---------- SOURCE MATERIAL
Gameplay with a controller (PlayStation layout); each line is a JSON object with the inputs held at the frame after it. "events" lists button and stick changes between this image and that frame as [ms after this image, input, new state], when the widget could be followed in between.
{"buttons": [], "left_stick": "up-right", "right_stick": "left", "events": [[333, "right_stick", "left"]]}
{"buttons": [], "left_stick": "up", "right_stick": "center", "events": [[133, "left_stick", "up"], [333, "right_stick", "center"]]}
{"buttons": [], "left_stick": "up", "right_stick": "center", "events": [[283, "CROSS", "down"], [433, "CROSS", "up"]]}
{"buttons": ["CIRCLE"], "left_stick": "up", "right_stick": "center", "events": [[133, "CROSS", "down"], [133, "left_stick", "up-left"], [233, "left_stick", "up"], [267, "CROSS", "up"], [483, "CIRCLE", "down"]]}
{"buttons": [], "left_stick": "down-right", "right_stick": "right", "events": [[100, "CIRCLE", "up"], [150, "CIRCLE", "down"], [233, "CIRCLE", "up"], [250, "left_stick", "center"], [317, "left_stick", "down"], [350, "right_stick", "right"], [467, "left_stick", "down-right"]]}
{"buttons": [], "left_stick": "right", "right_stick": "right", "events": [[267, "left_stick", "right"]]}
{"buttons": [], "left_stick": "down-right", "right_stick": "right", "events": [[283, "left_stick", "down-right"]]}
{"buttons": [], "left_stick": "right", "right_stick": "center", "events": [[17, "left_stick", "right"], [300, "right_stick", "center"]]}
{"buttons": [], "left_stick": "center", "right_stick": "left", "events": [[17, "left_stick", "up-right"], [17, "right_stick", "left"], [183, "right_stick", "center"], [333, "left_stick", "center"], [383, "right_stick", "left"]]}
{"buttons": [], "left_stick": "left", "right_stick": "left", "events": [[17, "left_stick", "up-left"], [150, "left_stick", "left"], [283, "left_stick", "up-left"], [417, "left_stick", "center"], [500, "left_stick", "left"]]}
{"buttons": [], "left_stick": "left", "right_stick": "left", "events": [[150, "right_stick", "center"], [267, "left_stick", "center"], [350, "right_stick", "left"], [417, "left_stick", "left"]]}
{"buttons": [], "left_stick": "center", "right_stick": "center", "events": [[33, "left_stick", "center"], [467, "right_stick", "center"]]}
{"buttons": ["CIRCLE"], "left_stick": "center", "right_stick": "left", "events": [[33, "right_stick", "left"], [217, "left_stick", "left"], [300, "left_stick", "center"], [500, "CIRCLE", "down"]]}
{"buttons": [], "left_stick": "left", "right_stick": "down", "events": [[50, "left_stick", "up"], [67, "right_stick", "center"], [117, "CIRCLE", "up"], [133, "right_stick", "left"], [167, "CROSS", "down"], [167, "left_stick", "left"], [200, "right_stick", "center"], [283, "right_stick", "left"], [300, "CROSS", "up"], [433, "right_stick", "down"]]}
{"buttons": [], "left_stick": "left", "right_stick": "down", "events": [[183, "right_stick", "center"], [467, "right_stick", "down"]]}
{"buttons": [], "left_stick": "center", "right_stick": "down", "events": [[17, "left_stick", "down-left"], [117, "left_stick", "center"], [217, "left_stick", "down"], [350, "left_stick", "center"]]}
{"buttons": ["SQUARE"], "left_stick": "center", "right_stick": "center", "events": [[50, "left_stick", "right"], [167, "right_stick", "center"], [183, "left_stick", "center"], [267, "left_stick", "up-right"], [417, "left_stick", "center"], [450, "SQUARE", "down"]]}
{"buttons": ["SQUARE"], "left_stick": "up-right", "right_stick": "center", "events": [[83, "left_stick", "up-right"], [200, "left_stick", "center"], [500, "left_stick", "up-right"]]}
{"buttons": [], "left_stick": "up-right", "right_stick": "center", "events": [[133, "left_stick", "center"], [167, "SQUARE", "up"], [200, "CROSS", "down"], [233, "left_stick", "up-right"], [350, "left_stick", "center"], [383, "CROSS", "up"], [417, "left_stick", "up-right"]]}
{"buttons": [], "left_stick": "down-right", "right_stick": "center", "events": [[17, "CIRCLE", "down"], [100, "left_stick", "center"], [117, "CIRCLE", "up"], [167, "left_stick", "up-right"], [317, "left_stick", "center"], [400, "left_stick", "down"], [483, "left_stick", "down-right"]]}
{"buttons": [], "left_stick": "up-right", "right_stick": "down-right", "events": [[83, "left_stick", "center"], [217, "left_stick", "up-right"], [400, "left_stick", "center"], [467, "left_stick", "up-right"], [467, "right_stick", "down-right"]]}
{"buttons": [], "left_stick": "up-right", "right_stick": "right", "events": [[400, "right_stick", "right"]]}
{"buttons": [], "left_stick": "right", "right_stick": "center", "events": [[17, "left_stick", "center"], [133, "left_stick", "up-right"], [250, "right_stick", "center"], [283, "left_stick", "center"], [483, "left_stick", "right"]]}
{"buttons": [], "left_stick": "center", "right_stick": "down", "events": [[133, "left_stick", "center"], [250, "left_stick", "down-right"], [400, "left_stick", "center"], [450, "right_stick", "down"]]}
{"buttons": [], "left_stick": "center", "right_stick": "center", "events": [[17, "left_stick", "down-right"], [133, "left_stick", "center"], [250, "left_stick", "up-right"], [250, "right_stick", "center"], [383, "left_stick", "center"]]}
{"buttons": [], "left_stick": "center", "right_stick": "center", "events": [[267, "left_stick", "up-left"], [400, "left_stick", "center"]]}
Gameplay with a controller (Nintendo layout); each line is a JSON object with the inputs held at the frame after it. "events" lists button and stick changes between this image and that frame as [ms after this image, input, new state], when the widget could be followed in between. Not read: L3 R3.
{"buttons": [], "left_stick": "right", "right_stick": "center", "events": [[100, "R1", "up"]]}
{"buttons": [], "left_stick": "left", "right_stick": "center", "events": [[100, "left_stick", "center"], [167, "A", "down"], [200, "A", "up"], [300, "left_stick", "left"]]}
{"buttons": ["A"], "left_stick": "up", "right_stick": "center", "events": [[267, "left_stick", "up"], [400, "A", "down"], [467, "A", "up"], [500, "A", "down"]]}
--------------------
**WORK INSTRUCTIONS:**
Output all of the data exactly as given.

**EXERCISE OUTPUT:**
Gameplay with a controller (PlayStation layout); each line is a JSON object with the inputs held at the frame after it. "events" lists button and stick changes between this image and that frame as [ms after this image, input, new state], when the widget could be followed in between.
{"buttons": [], "left_stick": "up-right", "right_stick": "left", "events": [[333, "right_stick", "left"]]}
{"buttons": [], "left_stick": "up", "right_stick": "center", "events": [[133, "left_stick", "up"], [333, "right_stick", "center"]]}
{"buttons": [], "left_stick": "up", "right_stick": "center", "events": [[283, "CROSS", "down"], [433, "CROSS", "up"]]}
{"buttons": ["CIRCLE"], "left_stick": "up", "right_stick": "center", "events": [[133, "CROSS", "down"], [133, "left_stick", "up-left"], [233, "left_stick", "up"], [267, "CROSS", "up"], [483, "CIRCLE", "down"]]}
{"buttons": [], "left_stick": "down-right", "right_stick": "right", "events": [[100, "CIRCLE", "up"], [150, "CIRCLE", "down"], [233, "CIRCLE", "up"], [250, "left_stick", "center"], [317, "left_stick", "down"], [350, "right_stick", "right"], [467, "left_stick", "down-right"]]}
{"buttons": [], "left_stick": "right", "right_stick": "right", "events": [[267, "left_stick", "right"]]}
{"buttons": [], "left_stick": "down-right", "right_stick": "right", "events": [[283, "left_stick", "down-right"]]}
{"buttons": [], "left_stick": "right", "right_stick": "center", "events": [[17, "left_stick", "right"], [300, "right_stick", "center"]]}
{"buttons": [], "left_stick": "center", "right_stick": "left", "events": [[17, "left_stick", "up-right"], [17, "right_stick", "left"], [183, "right_stick", "center"], [333, "left_stick", "center"], [383, "right_stick", "left"]]}
{"buttons": [], "left_stick": "left", "right_stick": "left", "events": [[17, "left_stick", "up-left"], [150, "left_stick", "left"], [283, "left_stick", "up-left"], [417, "left_stick", "center"], [500, "left_stick", "left"]]}
{"buttons": [], "left_stick": "left", "right_stick": "left", "events": [[150, "right_stick", "center"], [267, "left_stick", "center"], [350, "right_stick", "left"], [417, "left_stick", "left"]]}
{"buttons": [], "left_stick": "center", "right_stick": "center", "events": [[33, "left_stick", "center"], [467, "right_stick", "center"]]}
{"buttons": ["CIRCLE"], "left_stick": "center", "right_stick": "left", "events": [[33, "right_stick", "left"], [217, "left_stick", "left"], [300, "left_stick", "center"], [500, "CIRCLE", "down"]]}
{"buttons": [], "left_stick": "left", "right_stick": "down", "events": [[50, "left_stick", "up"], [67, "right_stick", "center"], [117, "CIRCLE", "up"], [133, "right_stick", "left"], [167, "CROSS", "down"], [167, "left_stick", "left"], [200, "right_stick", "center"], [283, "right_stick", "left"], [300, "CROSS", "up"], [433, "right_stick", "down"]]}
{"buttons": [], "left_stick": "left", "right_stick": "down", "events": [[183, "right_stick", "center"], [467, "right_stick", "down"]]}
{"buttons": [], "left_stick": "center", "right_stick": "down", "events": [[17, "left_stick", "down-left"], [117, "left_stick", "center"], [217, "left_stick", "down"], [350, "left_stick", "center"]]}
{"buttons": ["SQUARE"], "left_stick": "center", "right_stick": "center", "events": [[50, "left_stick", "right"], [167, "right_stick", "center"], [183, "left_stick", "center"], [267, "left_stick", "up-right"], [417, "left_stick", "center"], [450, "SQUARE", "down"]]}
{"buttons": ["SQUARE"], "left_stick": "up-right", "right_stick": "center", "events": [[83, "left_stick", "up-right"], [200, "left_stick", "center"], [500, "left_stick", "up-right"]]}
{"buttons": [], "left_stick": "up-right", "right_stick": "center", "events": [[133, "left_stick", "center"], [167, "SQUARE", "up"], [200, "CROSS", "down"], [233, "left_stick", "up-right"], [350, "left_stick", "center"], [383, "CROSS", "up"], [417, "left_stick", "up-right"]]}
{"buttons": [], "left_stick": "down-right", "right_stick": "center", "events": [[17, "CIRCLE", "down"], [100, "left_stick", "center"], [117, "CIRCLE", "up"], [167, "left_stick", "up-right"], [317, "left_stick", "center"], [400, "left_stick", "down"], [483, "left_stick", "down-right"]]}
{"buttons": [], "left_stick": "up-right", "right_stick": "down-right", "events": [[83, "left_stick", "center"], [217, "left_stick", "up-right"], [400, "left_stick", "center"], [467, "left_stick", "up-right"], [467, "right_stick", "down-right"]]}
{"buttons": [], "left_stick": "up-right", "right_stick": "right", "events": [[400, "right_stick", "right"]]}
{"buttons": [], "left_stick": "right", "right_stick": "center", "events": [[17, "left_stick", "center"], [133, "left_stick", "up-right"], [250, "right_stick", "center"], [283, "left_stick", "center"], [483, "left_stick", "right"]]}
{"buttons": [], "left_stick": "center", "right_stick": "down", "events": [[133, "left_stick", "center"], [250, "left_stick", "down-right"], [400, "left_stick", "center"], [450, "right_stick", "down"]]}
{"buttons": [], "left_stick": "center", "right_stick": "center", "events": [[17, "left_stick", "down-right"], [133, "left_stick", "center"], [250, "left_stick", "up-right"], [250, "right_stick", "center"], [383, "left_stick", "center"]]}
{"buttons": [], "left_stick": "center", "right_stick": "center", "events": [[267, "left_stick", "up-left"], [400, "left_stick", "center"]]}
Gameplay with a controller (Nintendo layout); each line is a JSON object with the inputs held at the frame after it. "events" lists button and stick changes between this image and that frame as [ms after this image, input, new state], when the widget could be followed in between. Not read: L3 R3.
{"buttons": [], "left_stick": "right", "right_stick": "center", "events": [[100, "R1", "up"]]}
{"buttons": [], "left_stick": "left", "right_stick": "center", "events": [[100, "left_stick", "center"], [167, "A", "down"], [200, "A", "up"], [300, "left_stick", "left"]]}
{"buttons": ["A"], "left_stick": "up", "right_stick": "center", "events": [[267, "left_stick", "up"], [400, "A", "down"], [467, "A", "up"], [500, "A", "down"]]}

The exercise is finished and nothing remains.